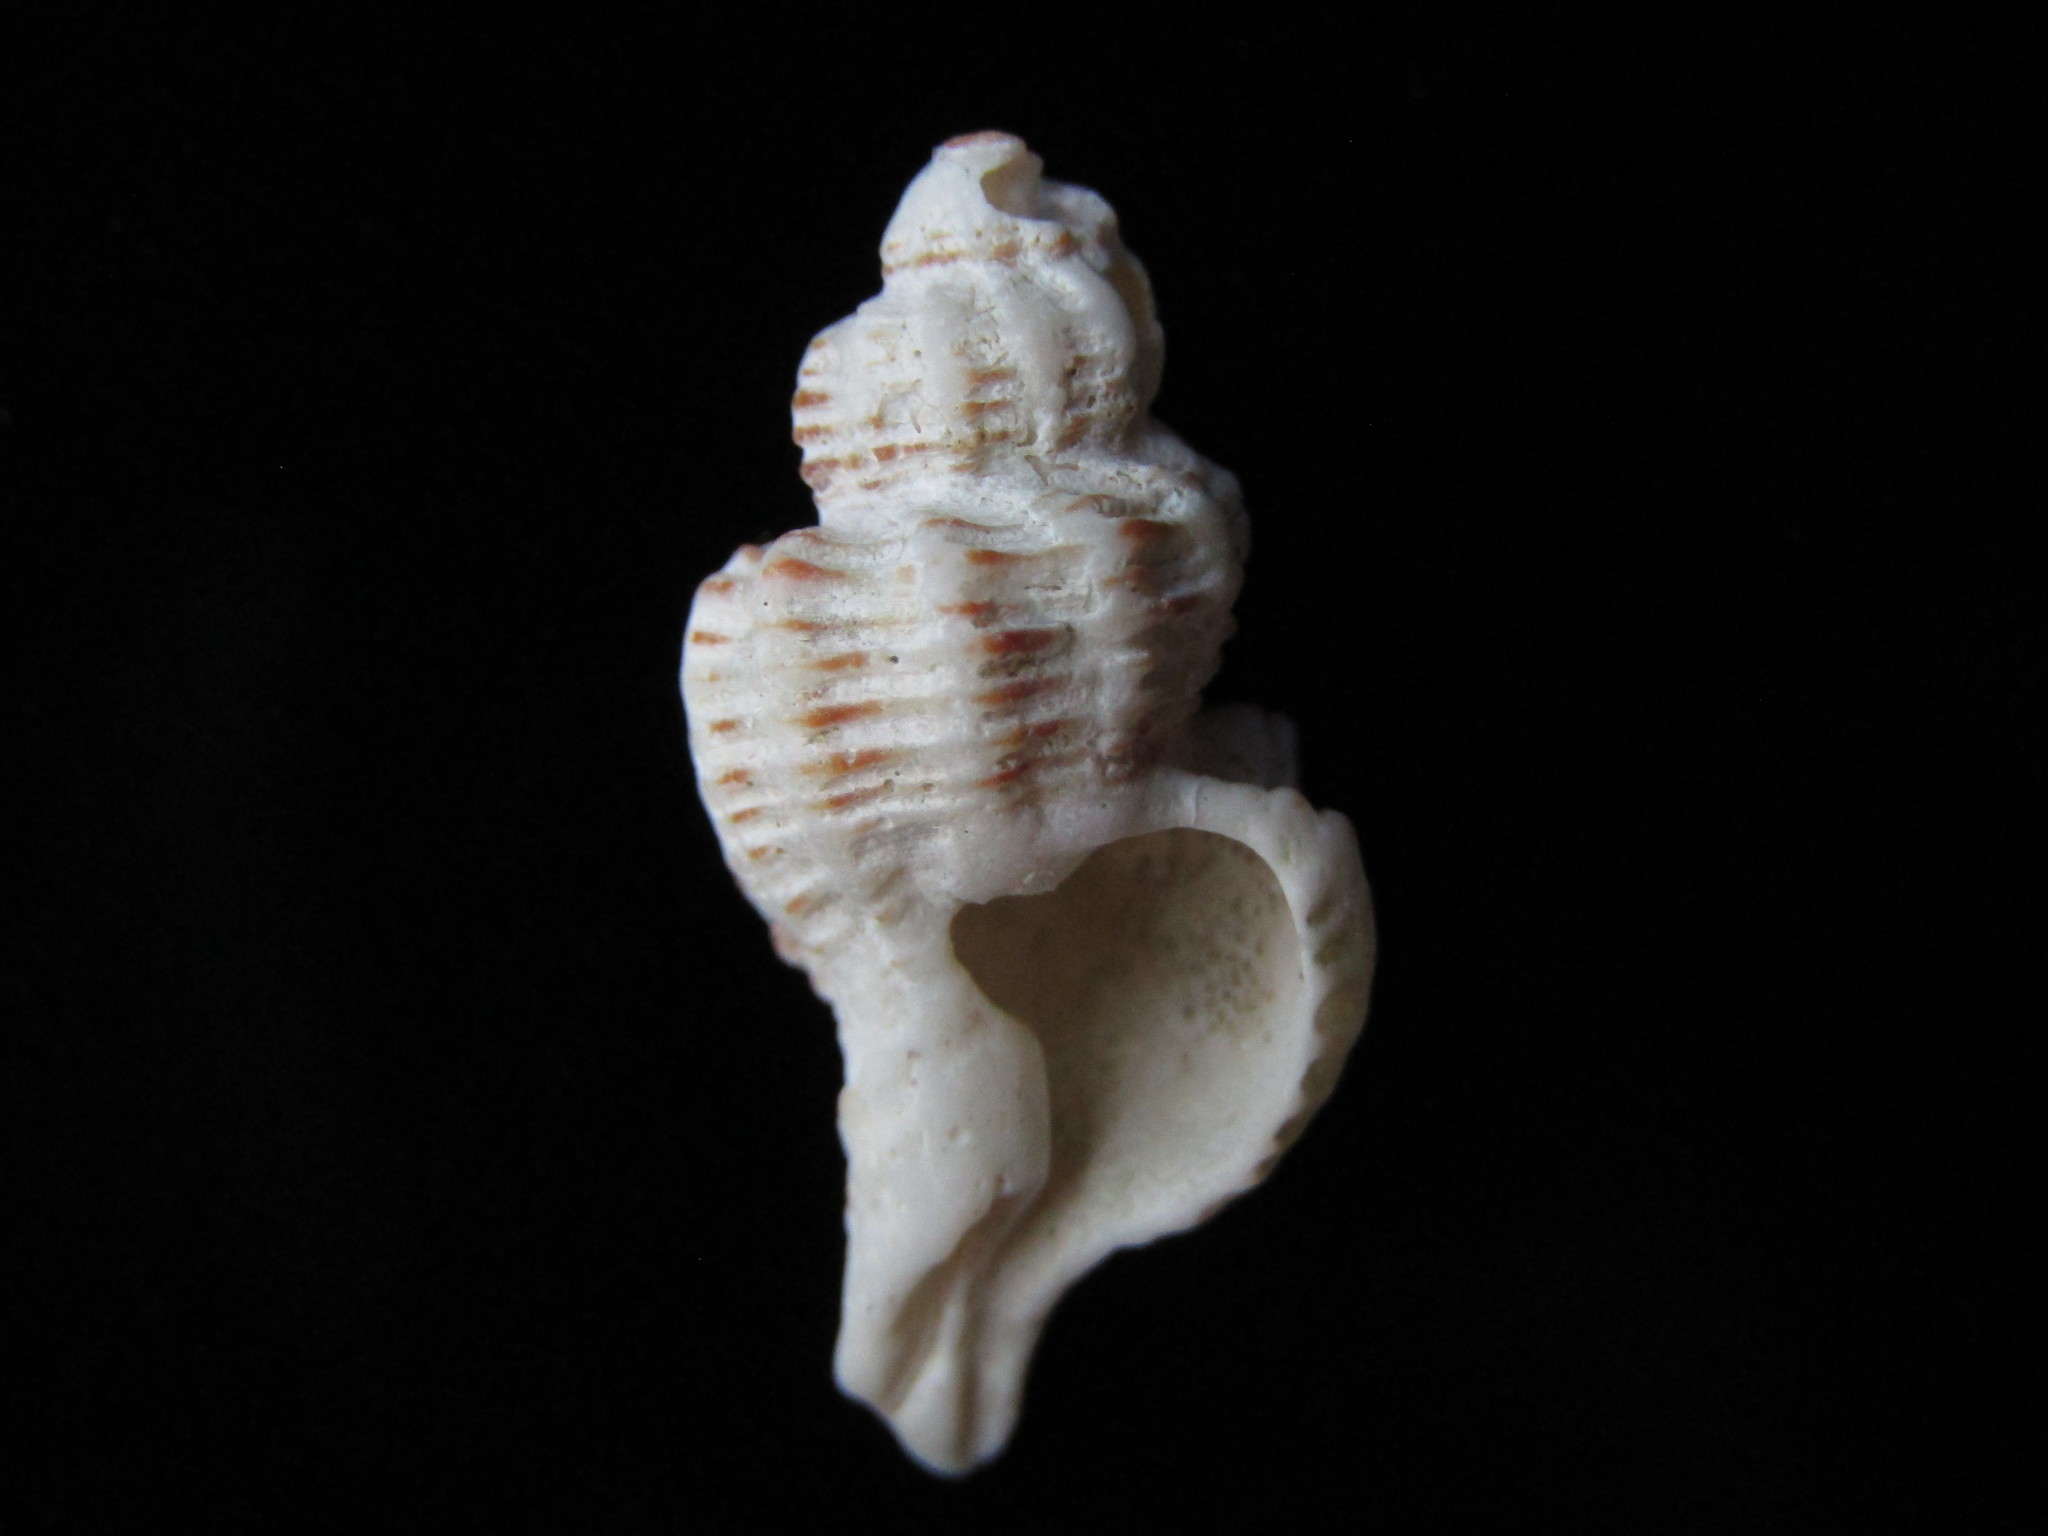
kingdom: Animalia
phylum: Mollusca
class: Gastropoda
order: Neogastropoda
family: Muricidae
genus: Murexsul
━━━━━━━━━━━━━━━━━━━━
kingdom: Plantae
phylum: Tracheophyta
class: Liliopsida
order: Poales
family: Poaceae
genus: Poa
━━━━━━━━━━━━━━━━━━━━
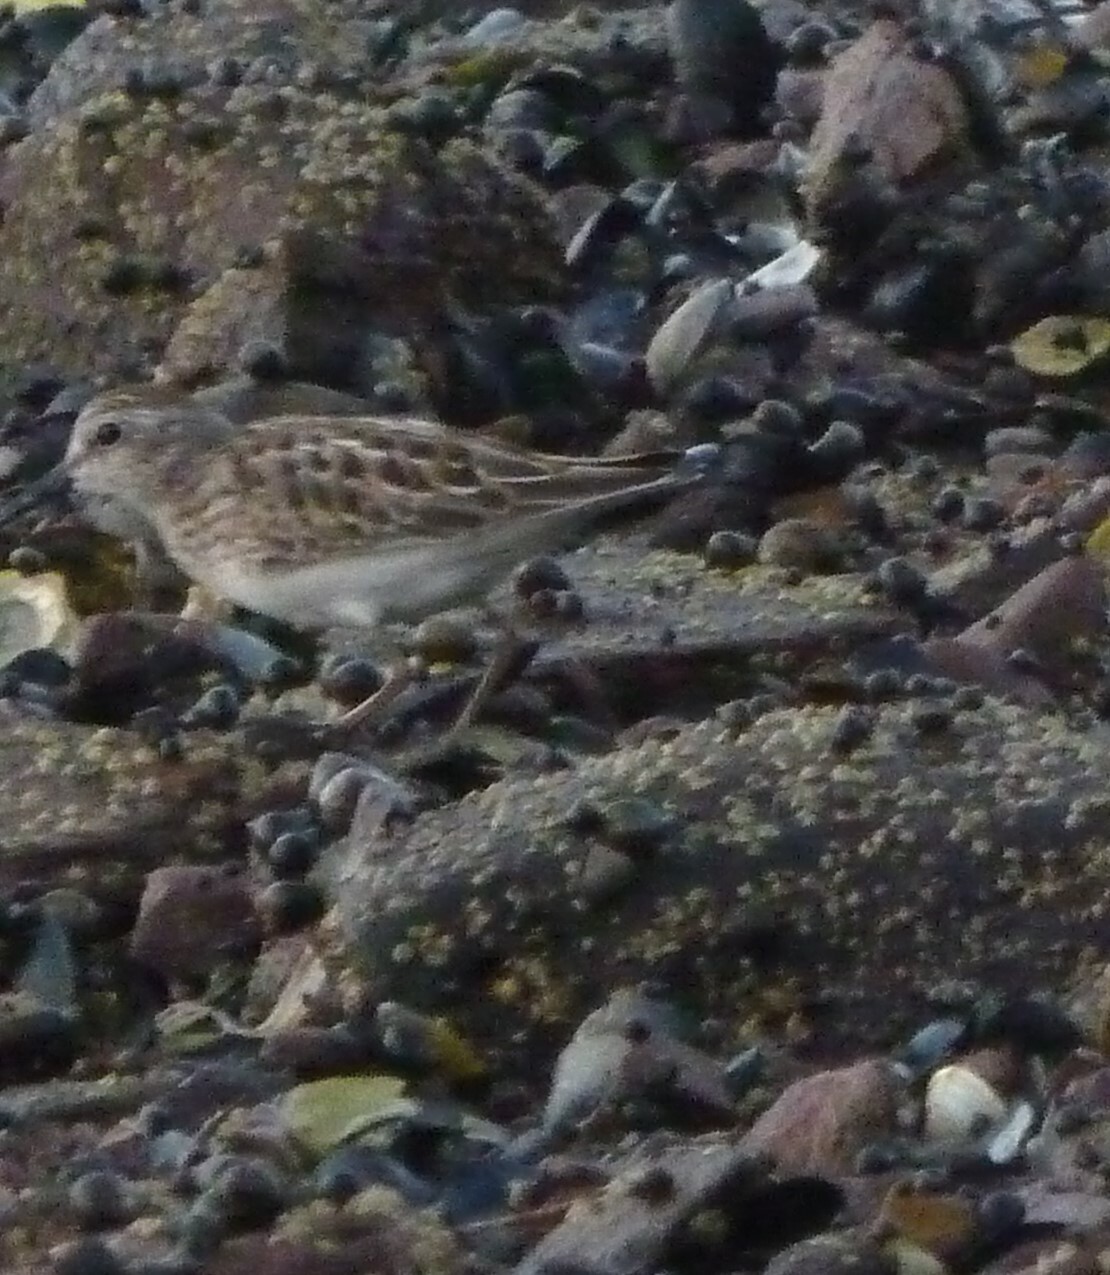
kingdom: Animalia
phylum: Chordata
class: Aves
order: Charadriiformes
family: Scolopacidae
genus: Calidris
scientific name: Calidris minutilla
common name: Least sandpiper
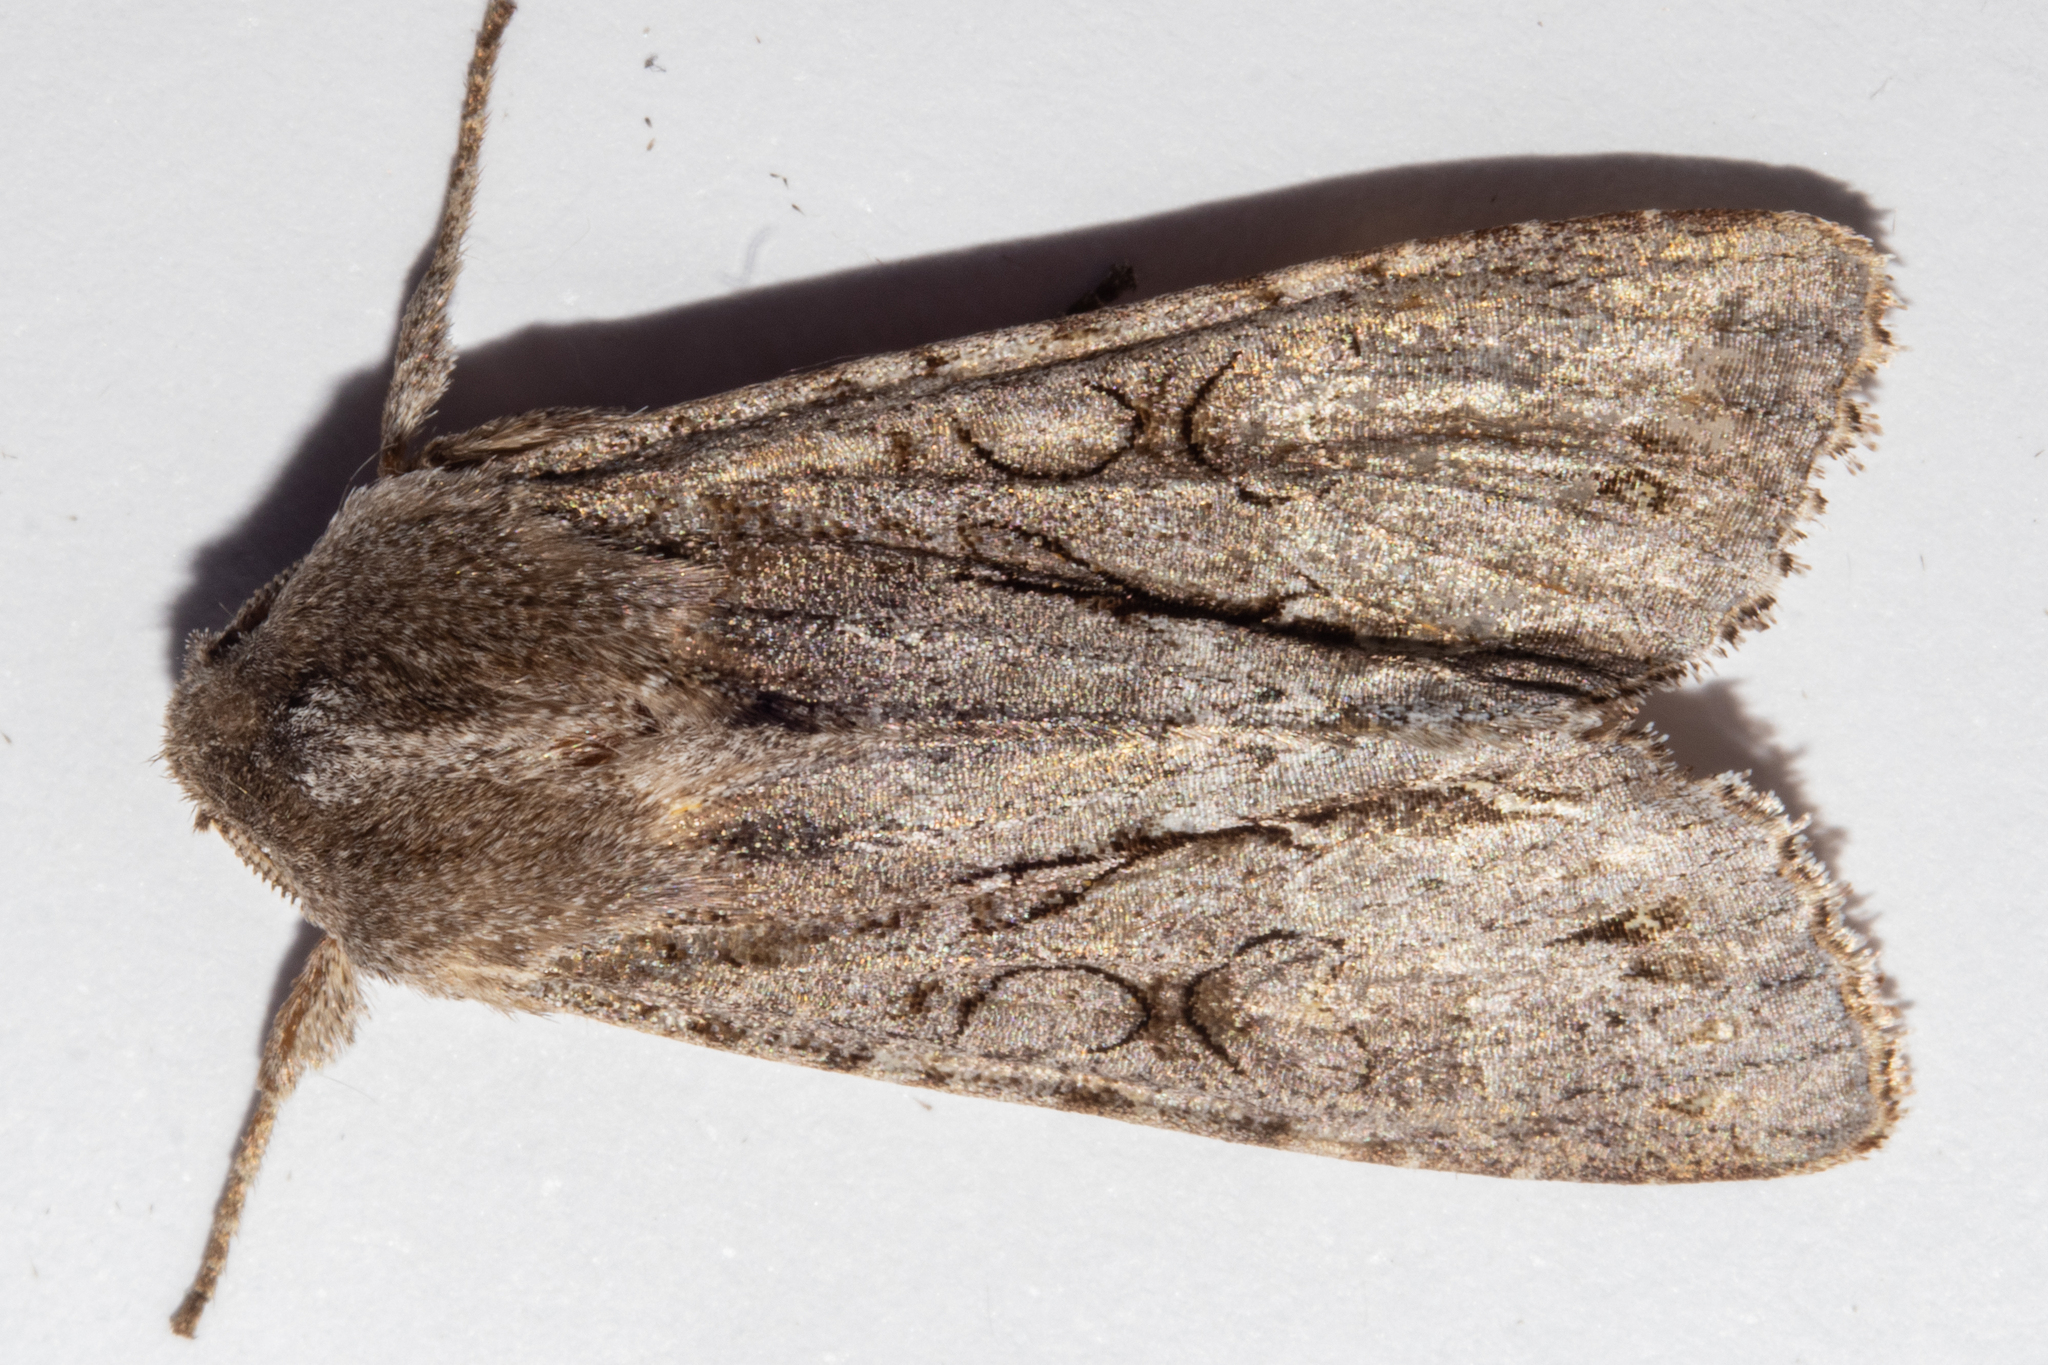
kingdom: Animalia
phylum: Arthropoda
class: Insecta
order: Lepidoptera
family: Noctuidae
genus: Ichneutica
━━━━━━━━━━━━━━━━━━━━
_WHAT YOU HAVE TO DO_:
Set out the lines of the records as a numbered list, starting with the line that contains "phylum: Chordata" and going on through the line that contains "genus: Ichneutica". Leave out blank lines and pictures.

_OUTPUT FOR THIS EXERCISE_:
1. phylum: Chordata
2. class: Aves
3. order: Charadriiformes
4. family: Scolopacidae
5. genus: Calidris
6. scientific name: Calidris minutilla
7. common name: Least sandpiper
8. kingdom: Animalia
9. phylum: Arthropoda
10. class: Insecta
11. order: Lepidoptera
12. family: Noctuidae
13. genus: Ichneutica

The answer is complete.